Two other frustrations in getting our residency permit were: 1) Dealing with the language barrier. Google translate just doesn’t cut it. Although our agent spoke English, some of the real estate agent’s staff had very limited English. 2) Dealing with the state of Florida to try to get an apostilled copy of our marriage certificate (required for the residency permit in Türkiye). We had heard about the bureaucracy and incompetency in Türkiye. Florida is worse.
That’s a lot of information, I know. But really it’s just the tip of the iceberg when telling our story of going through the immigration process here. I may write a more detailed post about this experience in the future, so stay tuned…
Transportation between cities within the country is a positive, with no hesitation in this category. Buses are frequent, fairly reasonably priced, and generally very comfortable. They are much more comfortable than flying in our opinion. Some of the bus companies will even come pick you up in your local+neighborhood for free to take you to the main bus station to catch your bus. And the buses have servers who come to give you food and drinks during the trip, for free!
CON: Learning The Language
We are trying to learn Turkish. We are finding it challenging. We are indeed learning, but the process of learning is taking a lot longer than we hoped.
CON: Cigarette Smoking
One thing that we had trouble adapting to at first was the amount of cigarette smoking here. We’re starting to get a little used to it, but really it’s just something to be aware of.

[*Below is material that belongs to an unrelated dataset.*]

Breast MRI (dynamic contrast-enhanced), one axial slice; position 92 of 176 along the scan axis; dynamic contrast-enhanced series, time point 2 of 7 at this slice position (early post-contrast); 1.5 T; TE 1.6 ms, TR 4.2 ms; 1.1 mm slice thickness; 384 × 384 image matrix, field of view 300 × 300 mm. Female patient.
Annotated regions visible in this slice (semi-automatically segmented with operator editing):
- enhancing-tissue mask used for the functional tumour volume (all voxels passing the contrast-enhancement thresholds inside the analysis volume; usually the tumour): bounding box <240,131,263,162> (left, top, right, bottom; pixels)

PRO: Internet Connectivity
We are averaging around 30 megabits per second download. Although not the fastest internet in the world, it’s fast enough for us. We’ve had a few outages but were back online reasonably quickly.
PRO: The People
I saved the best for last: the people here. The Turkish people have a well deserved reputation for being very hospitable to strangers like us. We have seen so many smiles. We have seen so much friendliness. We have seen so much patience in putting with us even though we can’t speak the language. Turkish hospitality is real. It is genuine. And it is very much appreciated. Thank you and teşekkürler!
Once we decided to move to Türkiye we then had to pick a city. There are four cities we considered and have links to posts that profile each of these:
After weighing the pros and cons we decided on Izmir! We are excited to start our new life here. We plan to write articles about everyday life for us in Izmir. But we are not done traveling and will continue to focus on bringing content from all around the world. Thanks for traveling with us!